Khronos Group has also stressed that OpenGL and OpenGL are not going away. Some people will want to write applications on a platform that performs error checking and so forth. These APIs are still important to them, and will evolve as Khronos continually finds new directions for them to go.

One last thing: earlier, we mentioned that Vulkan would allow shipped products to unhook its error checking code. If it will crash, let it crash. I asked the presenter whether this meant that they would unhook various robustness features. They said no. Vulkan apps will not be able to hang the GPU or break into other application's memory space to spy on them. I believe the quote was: “Oh yeah. We know how to do robustness.” This is very important for applications like web browsers, which accept arbitrary code from equally arbitrary places on the internet. (Note that Vulkan is not a Web API like WebGL or WebCL, but it could be used by web browsers themselves to massively speed up page rendering, 2D canvas, and so forth.)

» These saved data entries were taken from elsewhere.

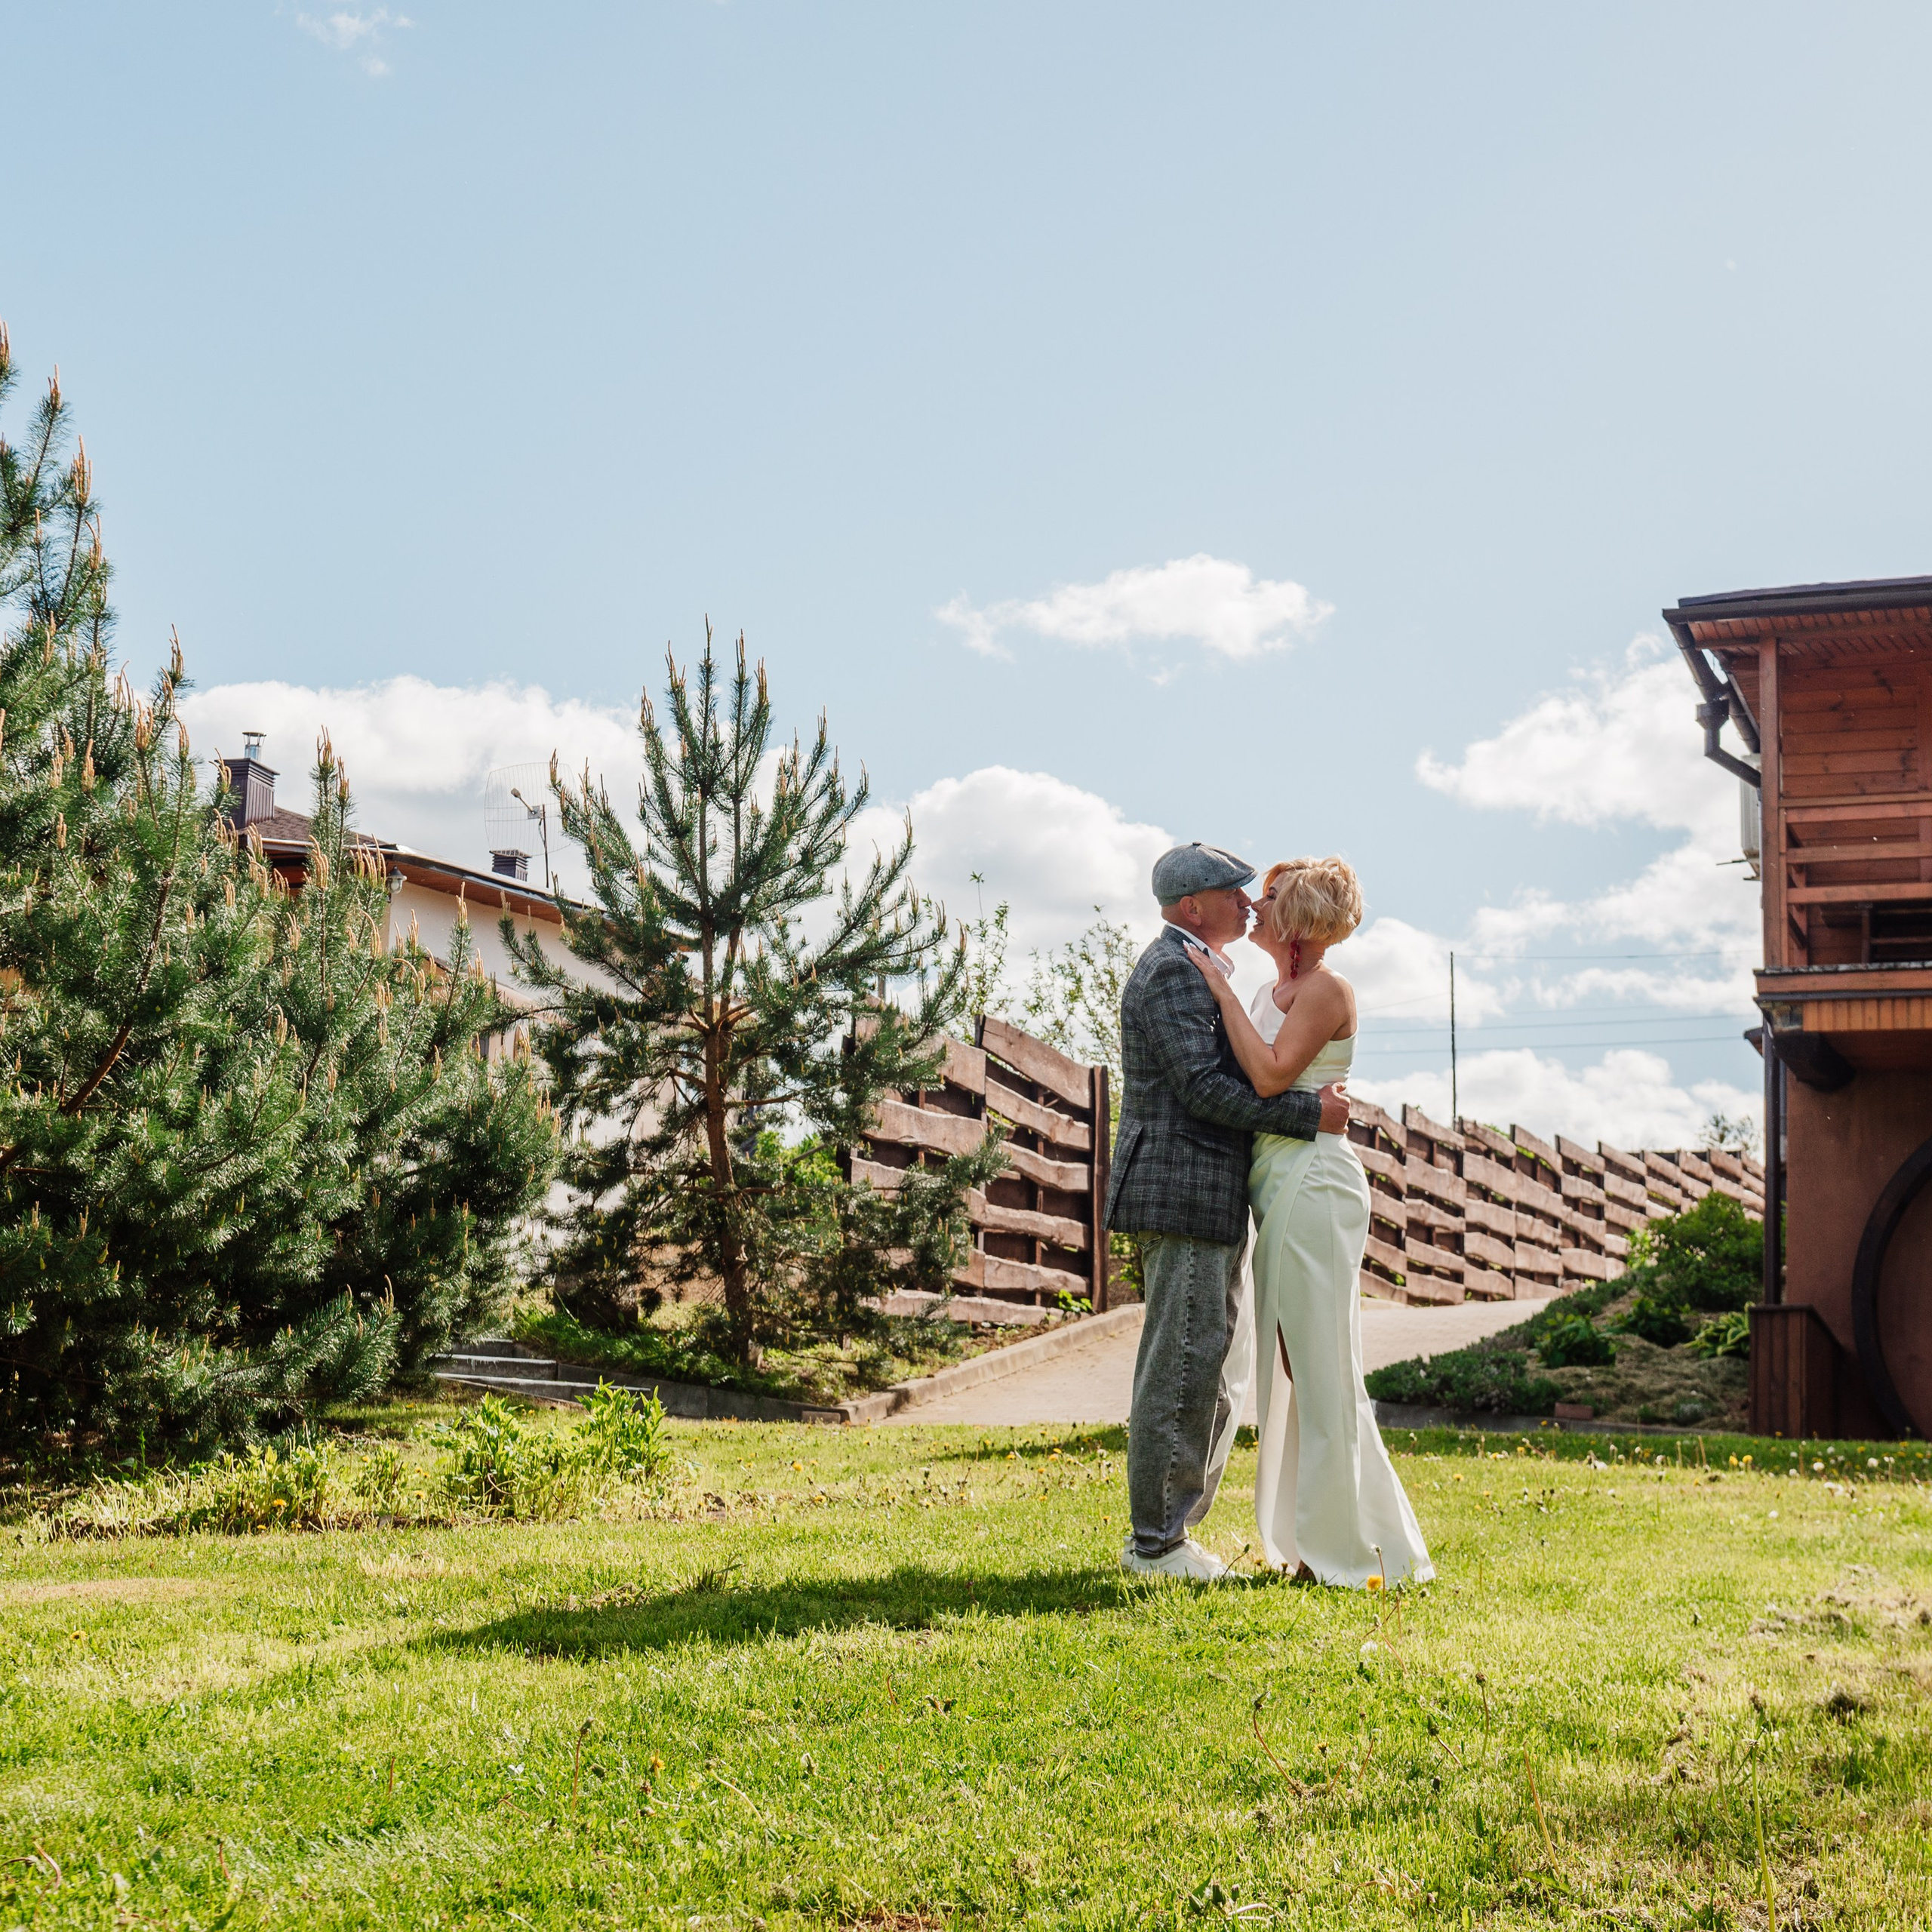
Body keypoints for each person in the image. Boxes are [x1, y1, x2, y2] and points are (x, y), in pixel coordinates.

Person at [1183, 856, 1433, 1587]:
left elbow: (1267, 1075)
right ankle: (1313, 1537)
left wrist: (1218, 992)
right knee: (1293, 1366)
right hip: (1275, 1179)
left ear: (1296, 916)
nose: (1252, 907)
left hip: (1316, 1181)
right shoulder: (1270, 989)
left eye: (1267, 898)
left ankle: (1352, 1552)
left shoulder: (1327, 990)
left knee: (1320, 1366)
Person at [1104, 842, 1351, 1581]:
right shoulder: (1173, 974)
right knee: (1181, 1364)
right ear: (1191, 907)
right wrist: (1313, 1115)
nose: (1249, 903)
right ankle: (1155, 1543)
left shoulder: (1196, 969)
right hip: (1182, 1191)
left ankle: (1172, 1533)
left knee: (1207, 1362)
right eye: (1232, 892)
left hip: (1206, 1193)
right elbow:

In all, this could be interesting. Unlike DirectX, Khronos is allowing Vulkan to evolve outside of OpenGL. This could let them experiment in directions that Microsoft might not be able to. With DirectX 12 being “the next DirectX”, they seem to be admitting that it will need to be suitable for all developers once DirectX 11 gets deprecated. This might leave Microsoft with error-checking overhead that Khronos can chuckle at from the sidelines.

We will see as GDC goes on how this will play out.

OpenCL 2.1 and SPIR-V specs have been released today. Vulkan has not, but they feel the urgency and know that it must be out before the end of 2015. The presenter was also hinting that “before the end of 2015” might be much sooner than it sounds.